My Taleem from my Guru- Part 2

My taleem from my Guru was not just confined to the learning sessions at home. It continued everywhere when I was travelling with him for concerts and in the concerts. In taxies ferrying us to concert halls or coming back to hotels or wherever we stayed, he would be teaching something new- all impromptu lessons ( I wonder what the taxi drivers thought! ). He was constantly remembering new bandishes or phrases and teaching them to me. Such occasions were a feast for me whenever he happened to ruminate and consciously remember and teach me. ” Look,Son, this is another bandish in Khokar ( ‘Aajake dina shubha dina,piya ghara aaye ananda…’)  which Manji khansaheb used to sing,this from Burji khansaheb ( ‘ Saaranga Samana laage’) which he would sometimes call ‘ Maargi Bhairav’, and not ‘Ahir Bhairav’,” and I would  gleefuly lap it up all.

I would be transformed into Ali Baba with this ” Khulja sim sim” opening of the wonderous treasures of gold,gems and what not! Getting back home,he would teach me these newfound gems.
I remember one such trip in the taxi when we were returning to Dharwad from Belgaum airport (Dharwad had no airport then). It was then a two and half hour drive or more ( no four lane road then between the two cities and I now feel it was good  that the drive was long,so I could learn in these hours.) He once taught me Bhankar in one such trip and Dhawalashri in another trip and so on. Back home I would practice them on and on. Even when we were travelling by long train journeys to Bombay or some place,he would be teaching one raga or another or discuss the maryada of different ragaswaras in different ragas, how they would behave etc ( much to the amusement of co-passengers in first class compartments, who would ask me who he was and when told his identity some would say ” No wonder,” or ” How lucky we are to be travelling with such a great artist” etc). I can’t quantify how much he has given me on such occasions. And in the hotels we have stayed for a day or more when we went for performances also he would teach me. He would always travel with his German reed harmonium,which was very light ( I still have it with me and handle it with great care and reverence because it was his preferred harmonium). Once it happened that I had to leave two days earlier than him from Delhi ( He had some meeting of selection of awardees in Delhi). He asked me to take the harmonium with me and I had a harrowing time at the airport as security people asked me to dismantle it and show them the insides of the harmonium. Luckily,I knew how to do it. Some security man also asked me to play on it ,which I did for a minute! When I narrated this to my Guru,he laughed his famous laughter ( many of his admirers used to enjoy his bottom-of-the-heart laughter.)

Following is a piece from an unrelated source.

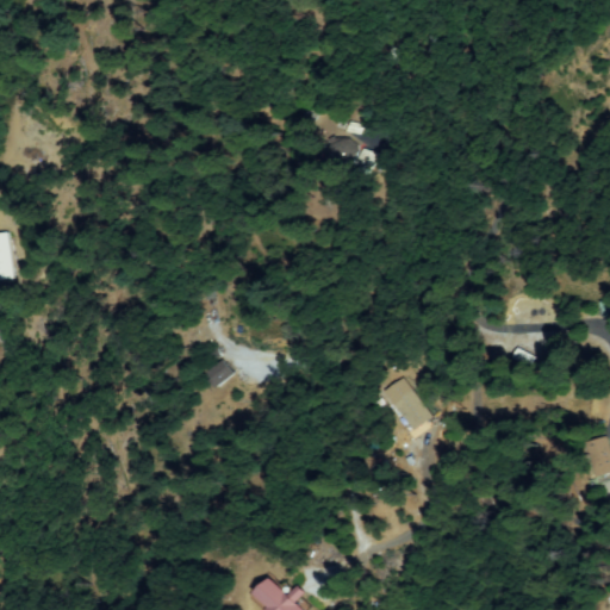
[(365,144),(367,137),(371,129),(344,122),(340,137),(365,144)]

My most rewarding lessons were from the stage when he was performing. He would be mentally prepared what his first raga would be in the hotel and I would be humming it before we went. The later ragas would come from nowhere,unpremeditated! Sometimes they would be totally new for me. Like a magician, he would take a raga out of hat,as it were,unknown to me and to the audience and in the middle when he noticed the bafflement  among the audience, he would say ” Isko hum Laajawanti bolte hai”, (we call it Laajwanti) much everybody’s sigh of relief! I have given him vocal support for nearly thirty years all over the country ( missed a few because of non-availability of any kind of leave from duty. In all my career as English teacher,by the time I retired, I was left with not more than ten days of earned, encashable  leave.No regrets whatsoever for having used them up for his performances.) And in these thirty odd years accompanying him,giving him vocal support,I learned a lot. (As for my vocal support to him, so long as he was satisfied with it, I do not care for what some people have said about it. From a ‘bleating goat’ to a ‘bad clone’, I have been called many things and I am least bothered. Everybody  according to his own taste and understanding). I am incapable of rancour in my heart about what they say!

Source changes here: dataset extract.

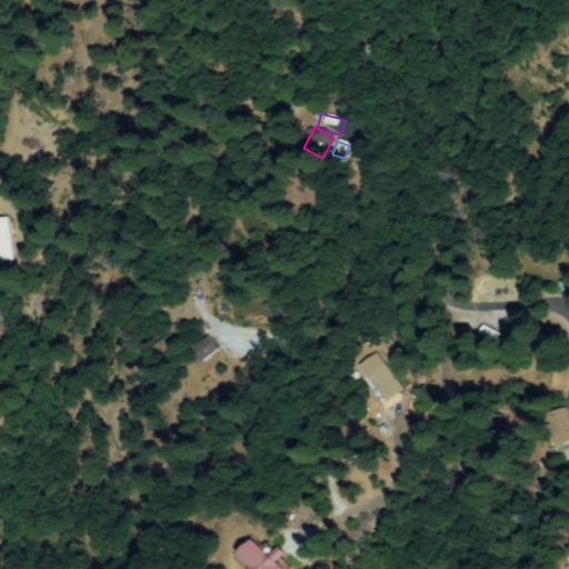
[(0,262),(0,219),(7,218),(15,260),(0,262)]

 They were my best lessons because on the stage it was finished products I was learning from him! On stage he would be improvising a raga in ways that would open my eyes to the Prakriti/nature of the raga, the many and subtle nuances and much more. I would be aghast at the inexhaustible treasures he would be revealing.I would become familiar with the multiple ways of doing badhat/improvisations.
Blessed I am to have been my Guru’s shishya and hope to be learning from him in my next lives!